In theory not a problem to keep bugs open; however, we deal with RHEL processes (and bz bots) that handle stale/aging (e.g. bugs open longer than 18 months) bugs by setting a deadline date to resolve. As you've seen above when we reach that date, the bug gets closed. Then someone has reopened it (more than once). It's perfectly fine to extend the date, but for how long does one reasonably expect to keep a bug open without resolution?  The conundrum is should bugzilla be used as a long term todo list or should it be used as a bug / feature tracker for things that are/can be addressed within 18 months.
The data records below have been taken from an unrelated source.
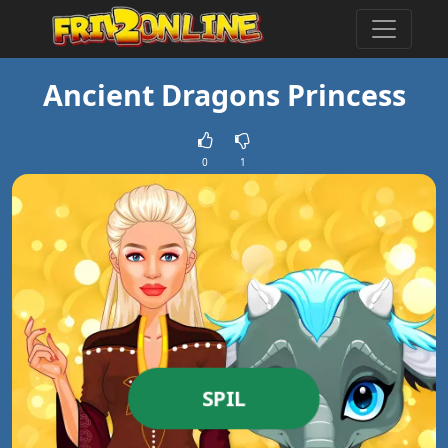
Ancient Dragons Princess
0
1
SPIL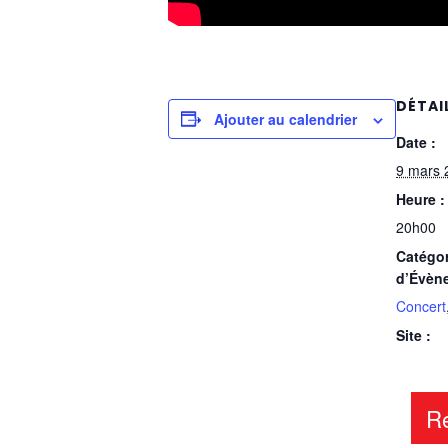
DÉTAI
Ajouter au calendrier
Date :
9 mars 
Heure :
20h00
Catégor
d’Évèn
Concert
Site :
I try to be proactive and in an effort to reduce the number of bugs open that are in a backlog (>200 open bugs within Virt SST) I look to give a bump/push to the oldest bugs to make sure developers consider addressing them. The reality is if something isn't going to be fixed after 2+ years, what's the likelihood that in the next 6-12 months the problem will be addressed. Additionally, there's no customer case on this bug. Still as a former developer I also realize some bugs can take time to resolve and other priorities exist, but we still should at least update status from time to time especially when the stale date approaches or has to be extended.

Comment 76 RHEL Program Management 2023-02-19 07:27:44 UTC

After evaluating this issue, there are no plans to address it further or fix it in an upcoming release.  Therefore, it is being closed.  If plans change such that this issue will be fixed in an upcoming release, then the bug can be reopened.

Comment 77 Yash Mankad 2023-02-22 06:05:43 UTC

Changing the CLOSE reason to DEFERRED. 

As indicated by Marcelo in #c72 - we intend to fix this BZ, but we consider it a lower priority right now.
Will re-open the BZ in the future if the priority ever changes.